Effect of La2O3 and Mn2O3-doping of Co3O4/Al2O3 system on its surface and catalytic properties

Pure sample of cobalt oxide supported on γ-alumina and having the formula 0.1 Co3O4/Al2O3 was prepared by wet impregnation method using finely powdered Al(OH)3 solid and cobalt nitrate dissolved in the least amount of distilled water sufficient to make a paste. Different samples doped with lanthanum or manganese oxides were prepared by impregnating a known mass of aluminum hydroxide with calculated amounts of lanthanum or manganese nitrates prior to impregnation with cobalt nitrate. Pure and variously doped solids were heated at 600 and 800 °C. The dopant concentration was varied between 0.3 and 4 mol% Mn2O3 and 1-4 mol% La2O3. The techniques employed were XRD, nitrogen adsorption at −196 °C and oxidation of CO with O2 at 125-200 °C. The results revealed that Mn2O3-doping conducted at 600 and 800 °C and La2O3-doping conducted at 600 °C increased the lattice constant of Co3O4 phase due to dissolution of some of dopant oxides added in Co3O4 lattice with subsequent transformation of some of Co3+ ions in non-stoichiometric cobalt oxide into Co2+ ions. The doping process either with Mn2O3 or La2O3 of the system investigated decreased the crystallite size of Co3O4 phase.
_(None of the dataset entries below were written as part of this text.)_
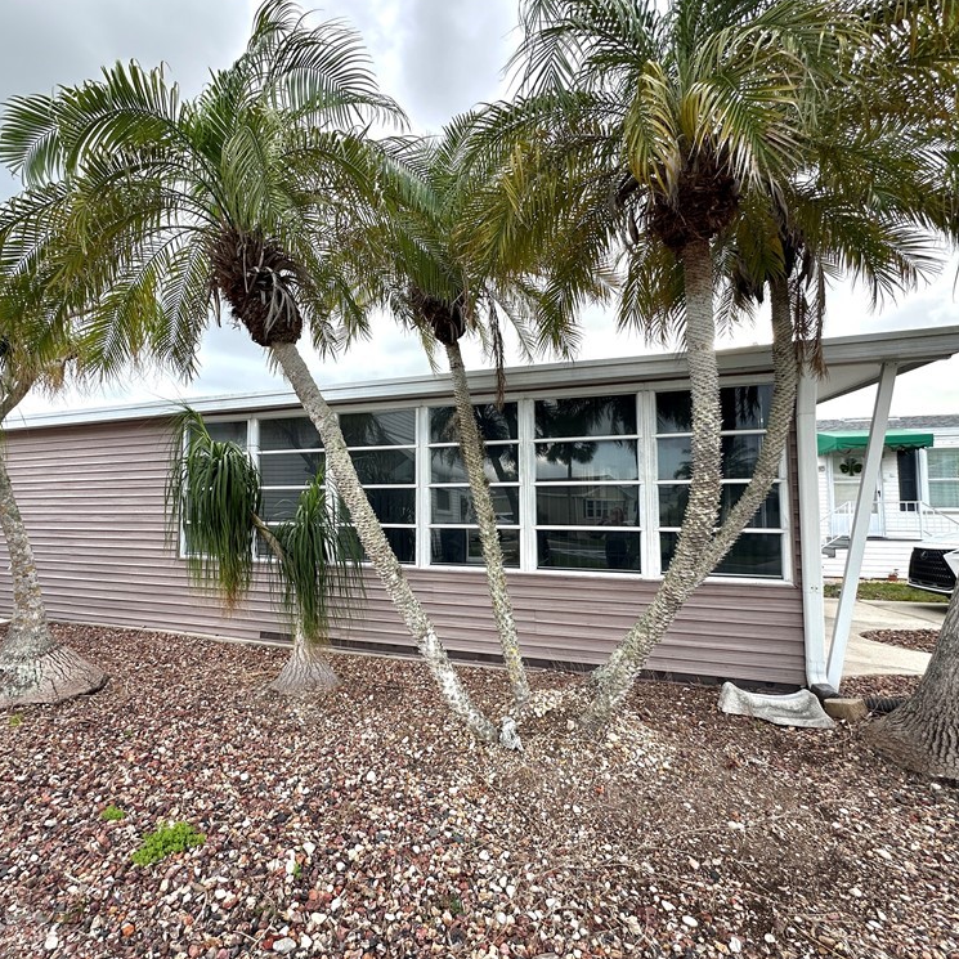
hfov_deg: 83.4
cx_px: 407
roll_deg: -0.1
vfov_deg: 84.0
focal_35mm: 17
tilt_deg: +4.3
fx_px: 533
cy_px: 479
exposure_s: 1/277
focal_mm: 2.22
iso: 40
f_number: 2.2
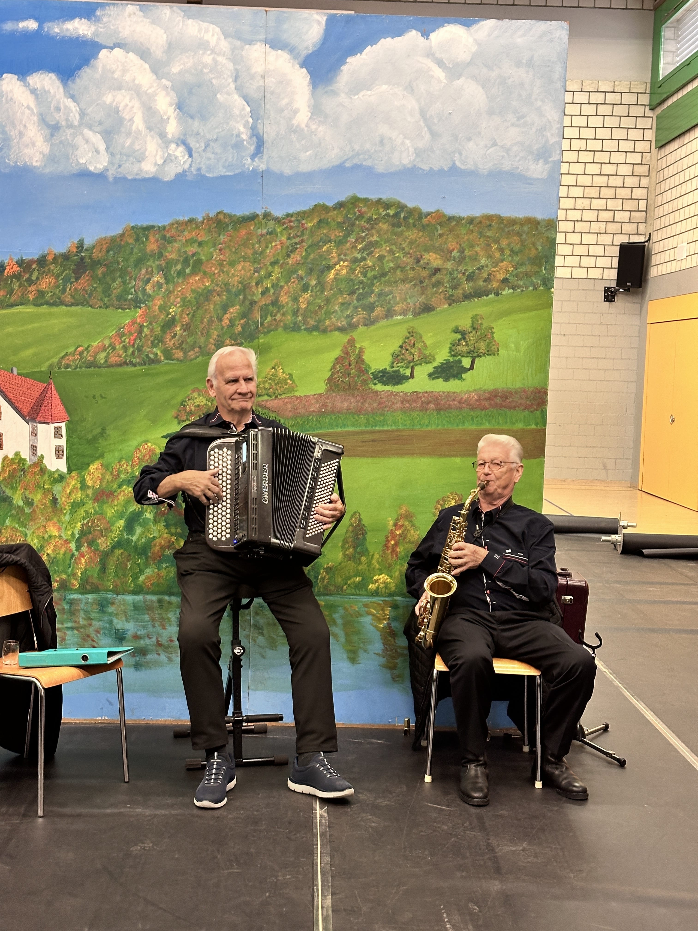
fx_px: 1291
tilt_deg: -5.1
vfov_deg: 39.7
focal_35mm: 48
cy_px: 466
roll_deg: -2.7
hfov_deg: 30.3
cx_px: 349
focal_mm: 6.86
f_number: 1.78
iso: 250
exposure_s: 1/33
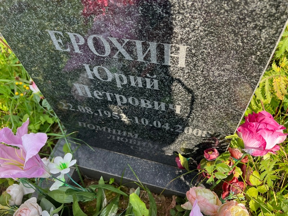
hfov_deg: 67.3
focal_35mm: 26
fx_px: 216
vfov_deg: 53.1
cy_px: 108
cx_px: 144
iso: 50
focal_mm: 5.7
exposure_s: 1/814
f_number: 1.5
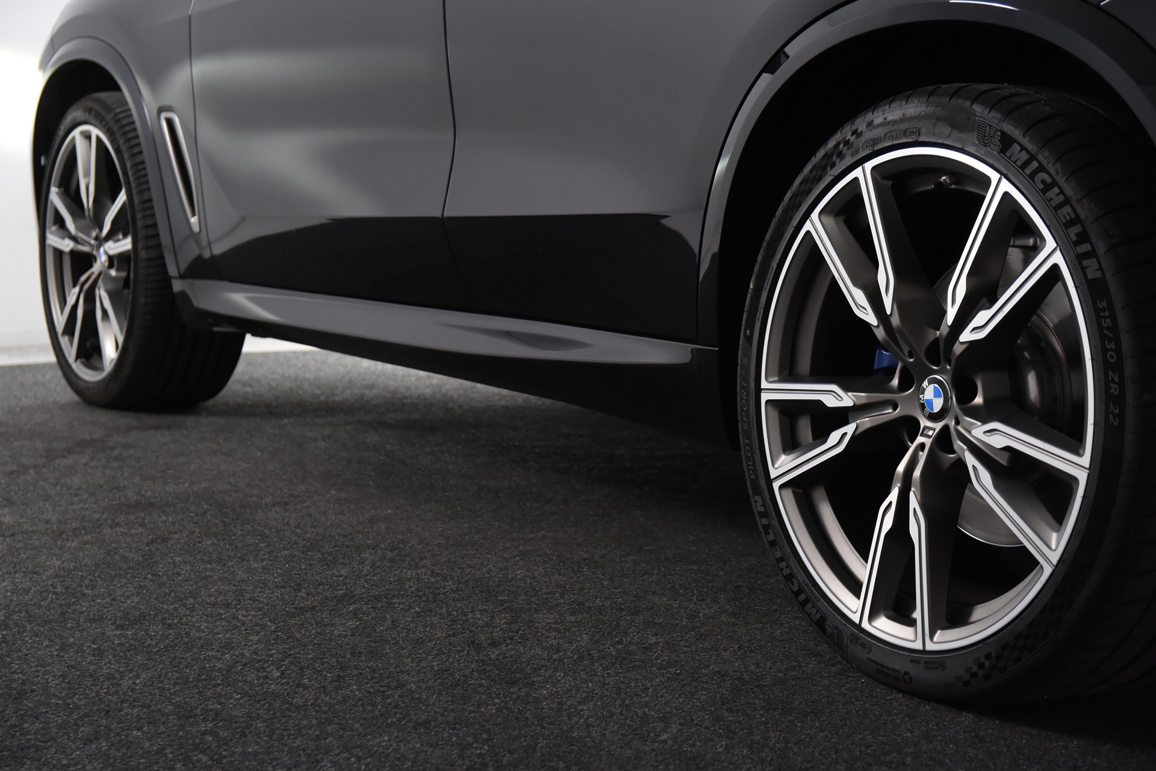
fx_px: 2167
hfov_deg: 29.9
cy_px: 386
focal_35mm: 68
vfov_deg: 20.2
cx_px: 578
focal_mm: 45
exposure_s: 1/100
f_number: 5
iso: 1600
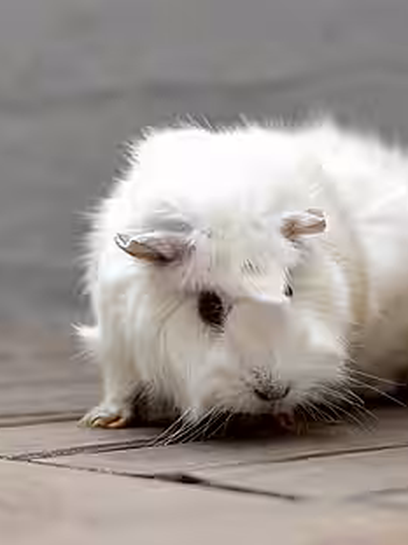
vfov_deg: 18.9
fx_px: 1636
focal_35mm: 104
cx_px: 238
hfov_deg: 14.2
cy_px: 266
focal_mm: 35
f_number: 3.2
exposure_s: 1/2500
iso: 320
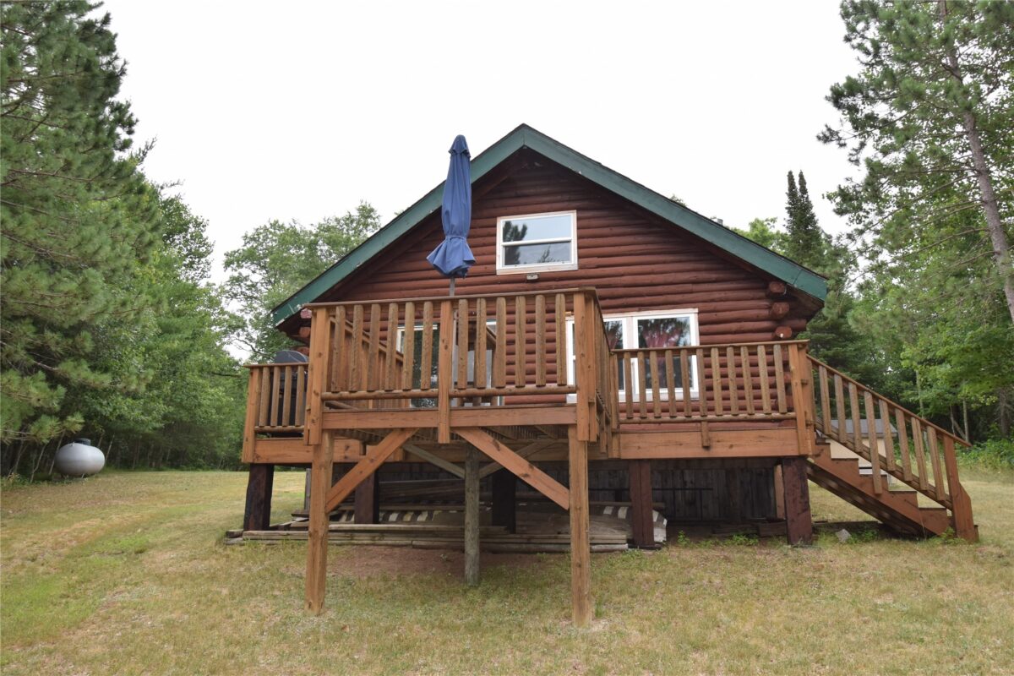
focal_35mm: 24
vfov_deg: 53.1
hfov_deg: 73.7
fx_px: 676
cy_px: 338
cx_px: 507
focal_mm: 16
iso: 320
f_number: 9
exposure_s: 1/200
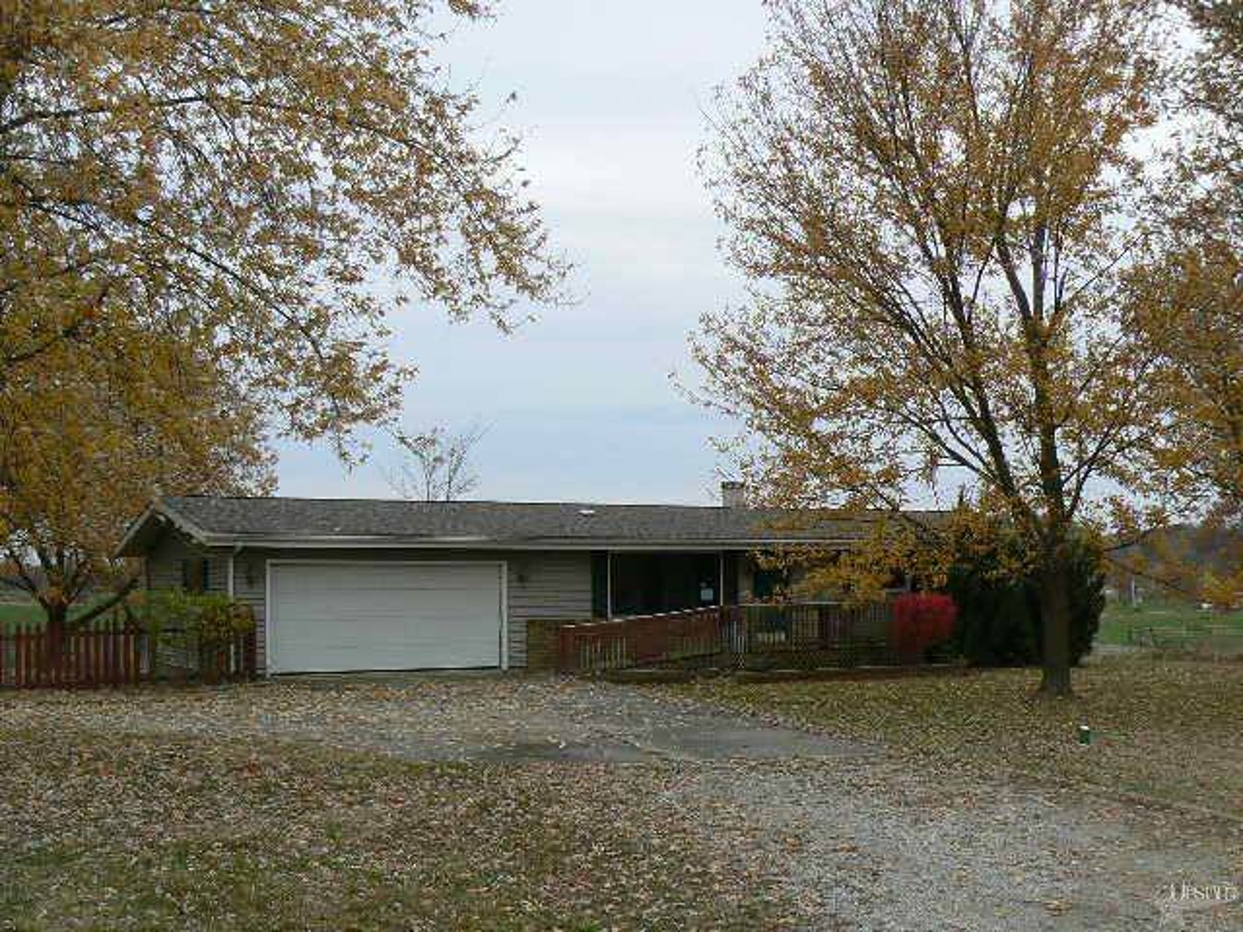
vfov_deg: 35.1
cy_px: 466
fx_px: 1472
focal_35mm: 41
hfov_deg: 45.8
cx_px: 622
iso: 80
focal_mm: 6
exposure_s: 1/250
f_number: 5.6
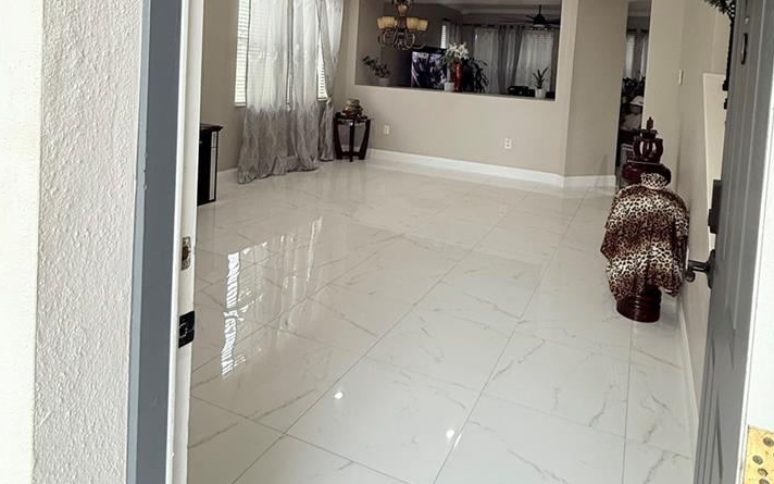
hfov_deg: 72.3
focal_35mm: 25
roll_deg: -3.8
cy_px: 95
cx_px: 430
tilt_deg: -3.0
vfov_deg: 46.6
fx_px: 527
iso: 250
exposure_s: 1/60
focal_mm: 2.22
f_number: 2.2
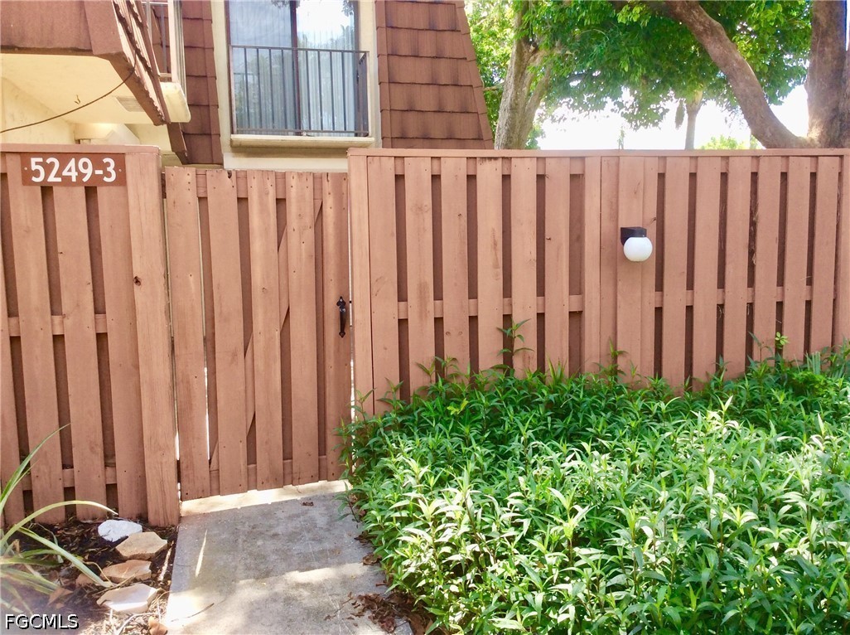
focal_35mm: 32
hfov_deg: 56.9
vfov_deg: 44.0
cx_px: 425
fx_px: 784
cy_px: 318
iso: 32
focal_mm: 3.3
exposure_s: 1/148
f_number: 2.4
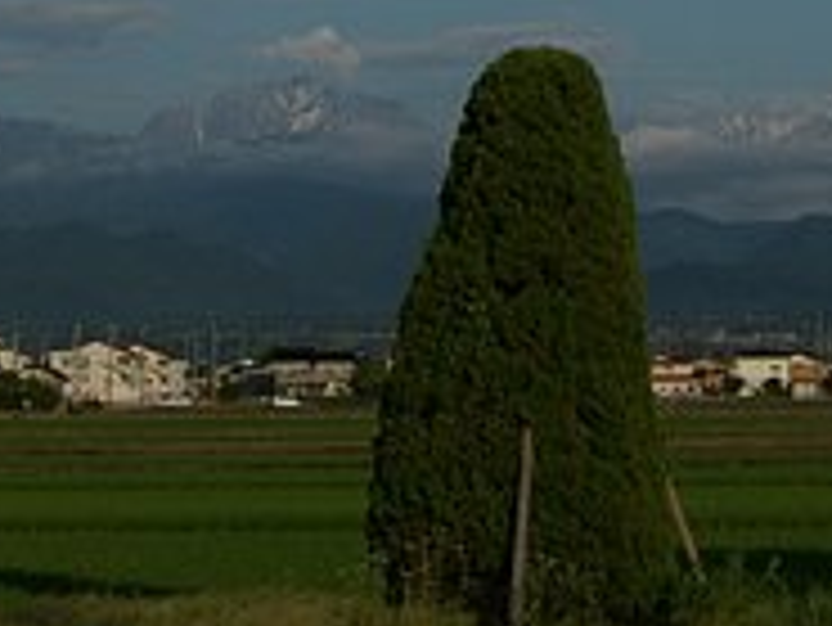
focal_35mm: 139
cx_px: 504
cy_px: -113
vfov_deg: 10.5
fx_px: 3351
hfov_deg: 14.1
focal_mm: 35
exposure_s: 1/400
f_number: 11
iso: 400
The decrease was, however, more pronounced in case of Mn2O3-doped solids calcined at 800 °C. The specific surface areas of most of solids investigated increased by their doping with manganese or lanthanum oxides. The catalytic activity, in CO oxidation with O2 of the system investigated, was found to increase progressively by increasing the amount of La2O3 added and attained a maximum limit in presence of 0.5 mol% Mn2O3 then decreased upon increasing the dopant concentration above this limit. The maximum increase in the catalytic activity expressed as reaction rate constant measured at 175 °C attained 42.5% and 240% for the solids doped with 4 mol% La2O3 and calcined at 600 and 800 °C, respectively. These values were 52% and 490% in case of the solids doped with 0.5 mol% Mn2O3 and heated at 600 and 800 °C, respectively. The doping process did not change the mechanism of the catalytic reaction but rather increased the concentration of active sites without altering their energetic nature.